::: Source records

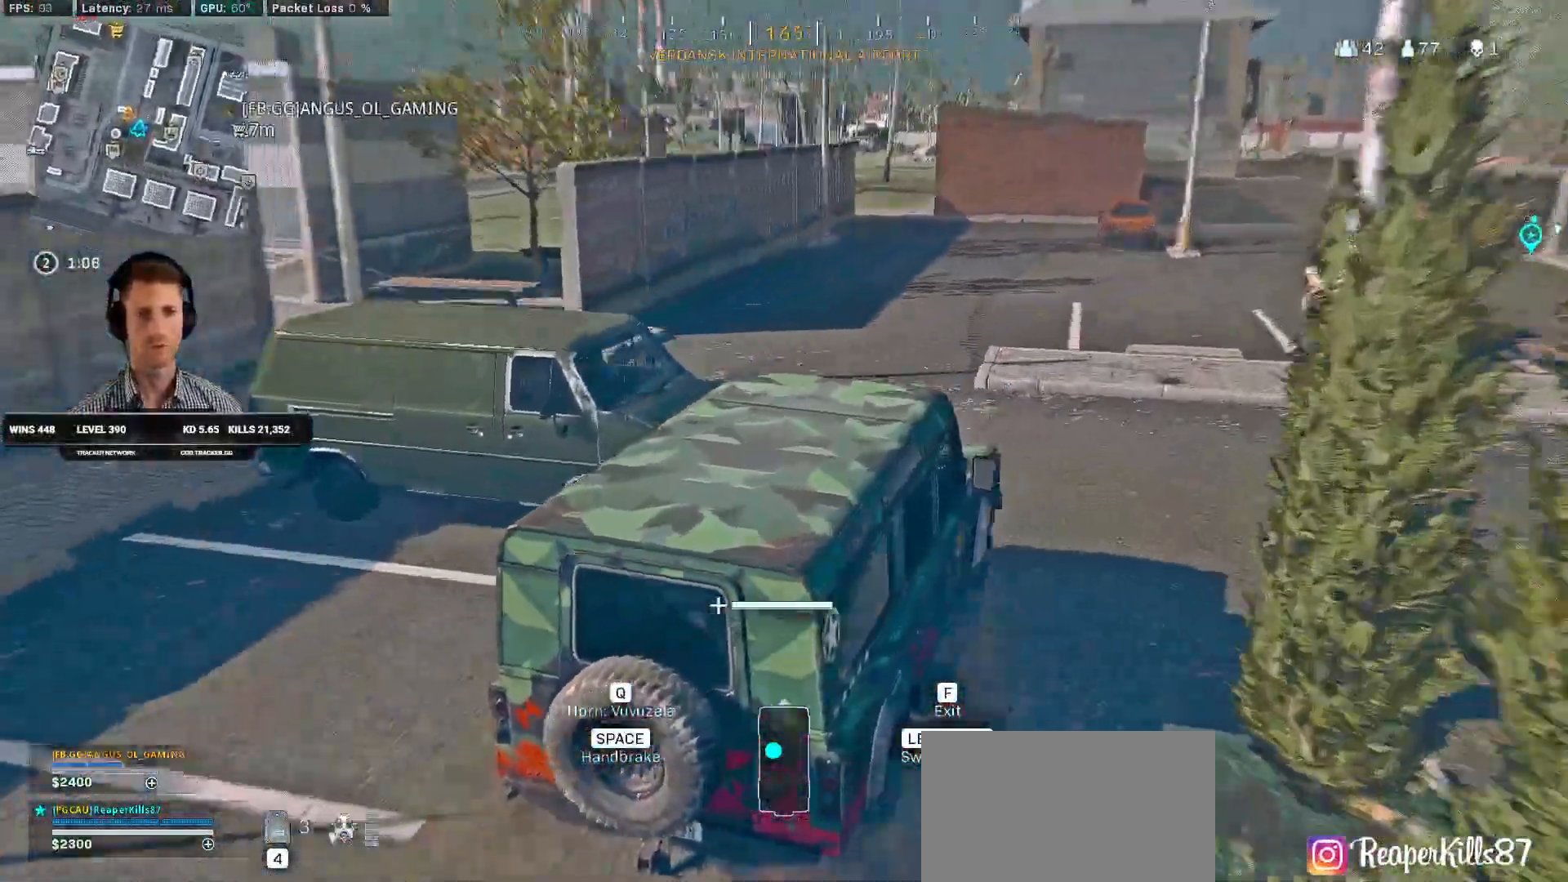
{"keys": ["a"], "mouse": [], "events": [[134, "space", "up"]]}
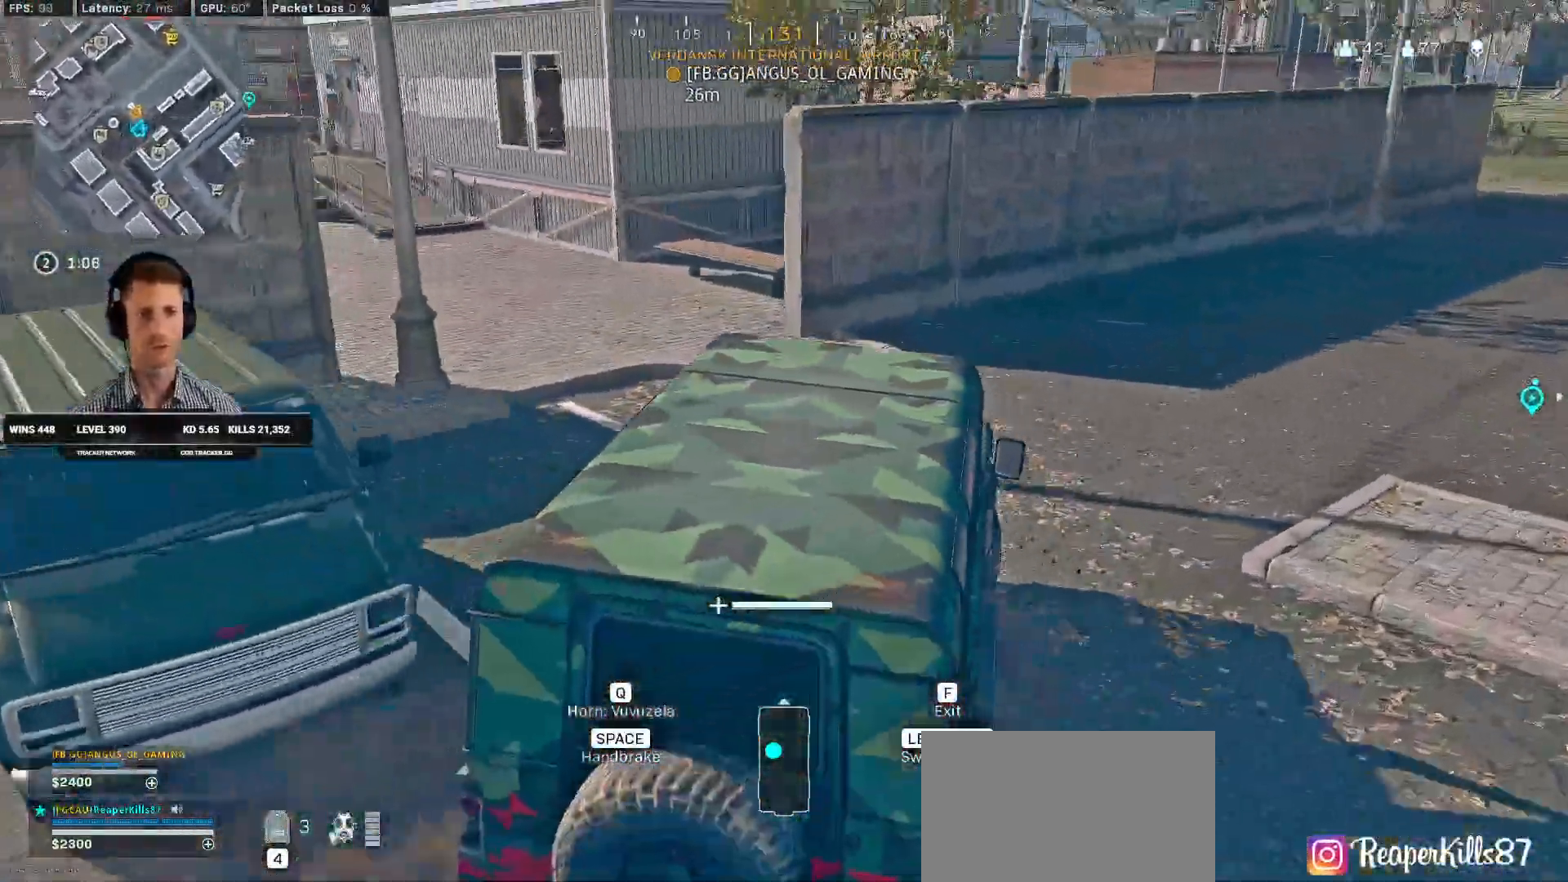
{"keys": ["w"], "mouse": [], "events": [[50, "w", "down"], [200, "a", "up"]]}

::::::
::: Source records

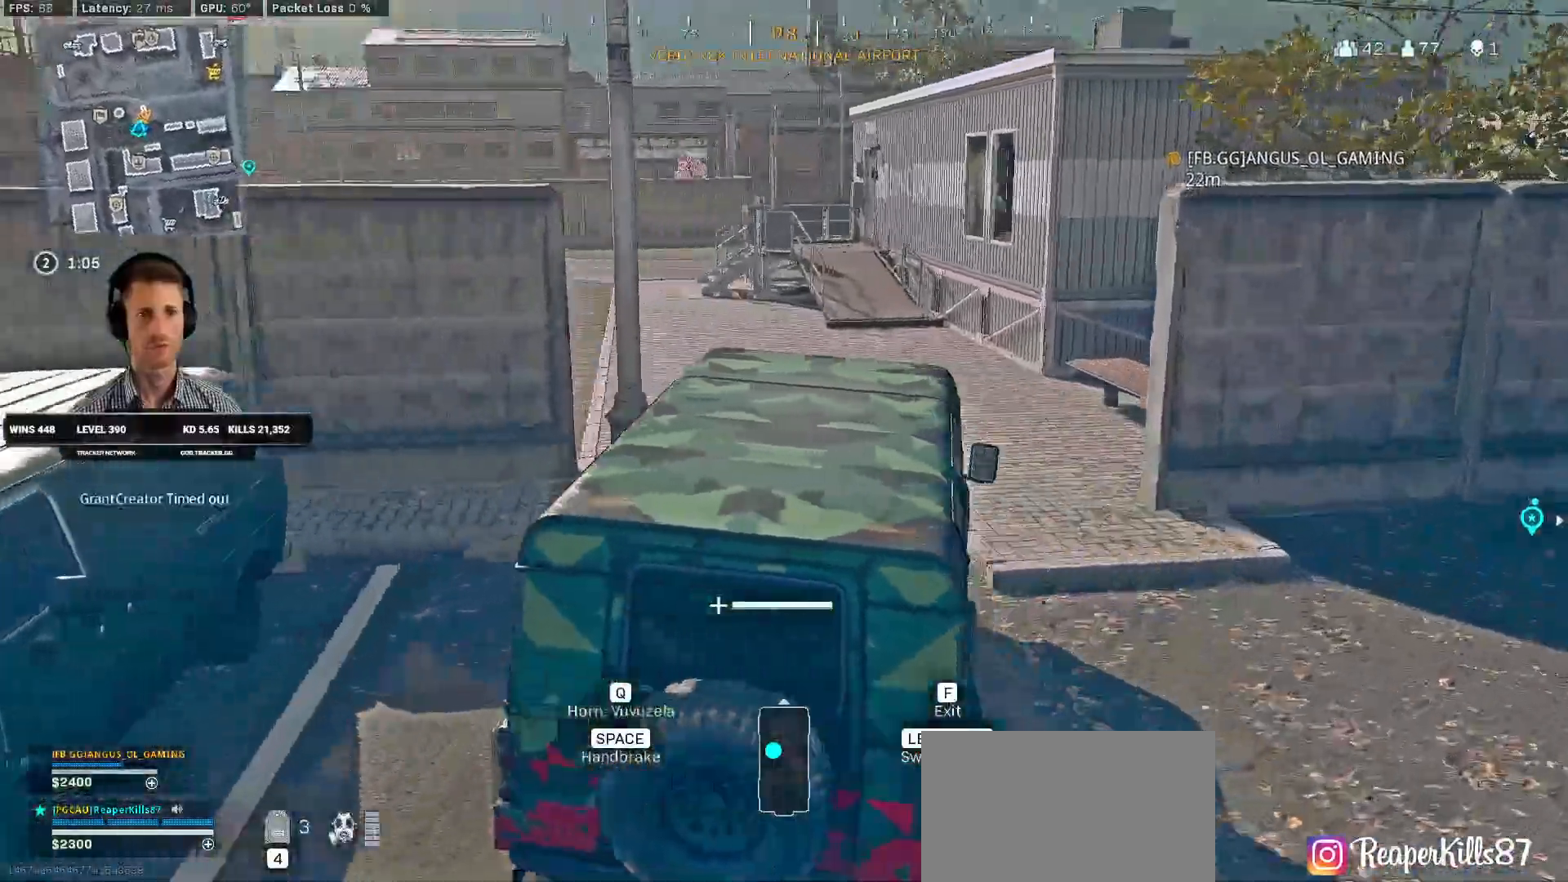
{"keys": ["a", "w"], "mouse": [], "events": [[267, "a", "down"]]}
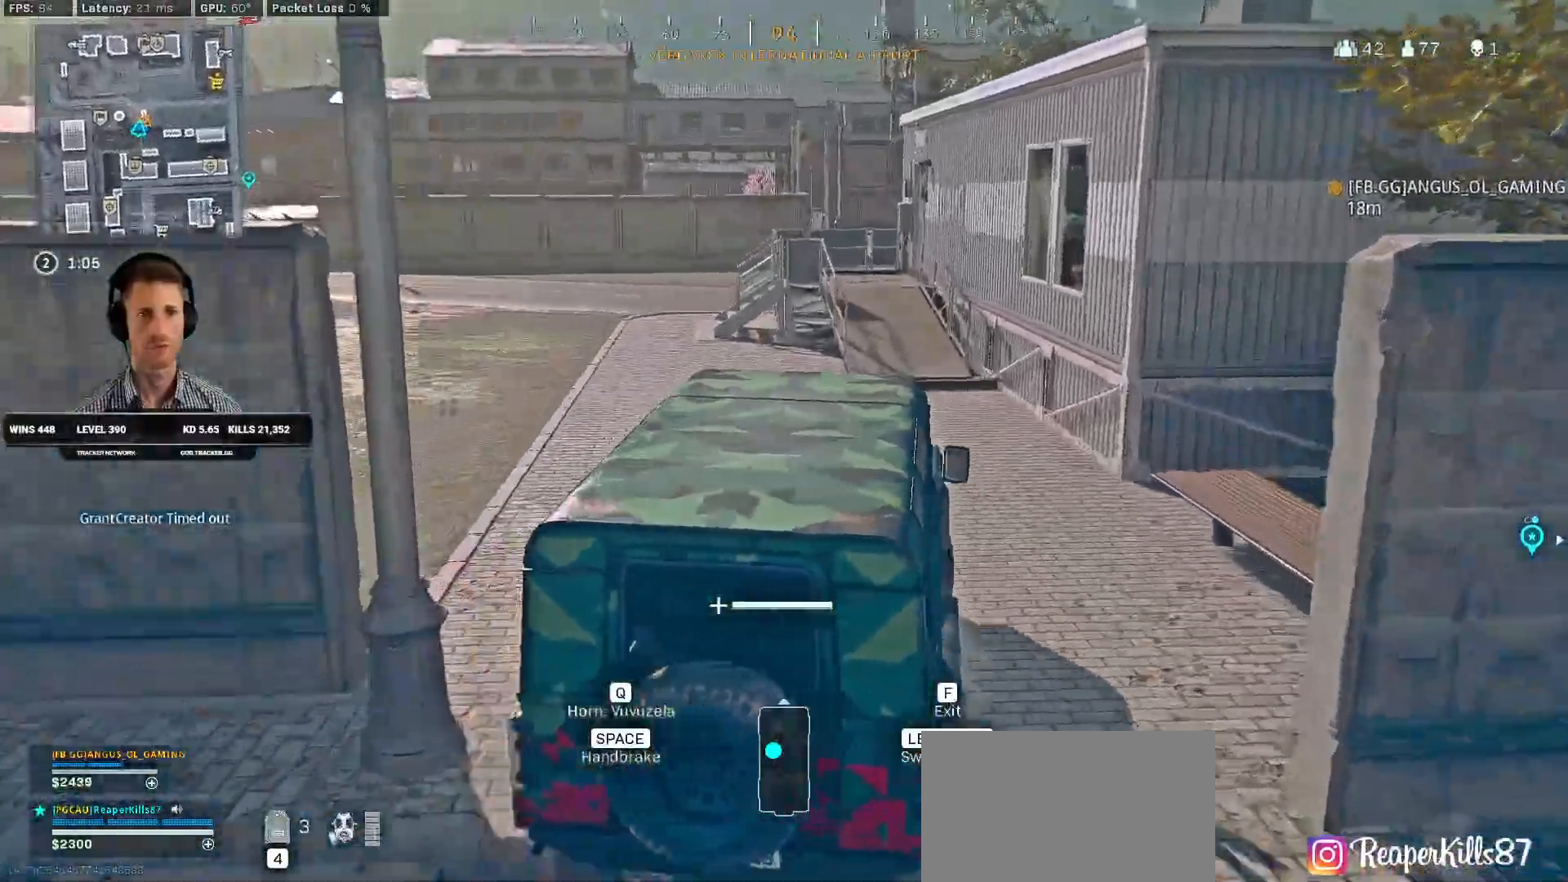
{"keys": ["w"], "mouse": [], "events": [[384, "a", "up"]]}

::::::

■ **Aim of the exercise**: Say how many lines in the listing include the word "down", giving nothing but the number.

■ **Result of this task**: 2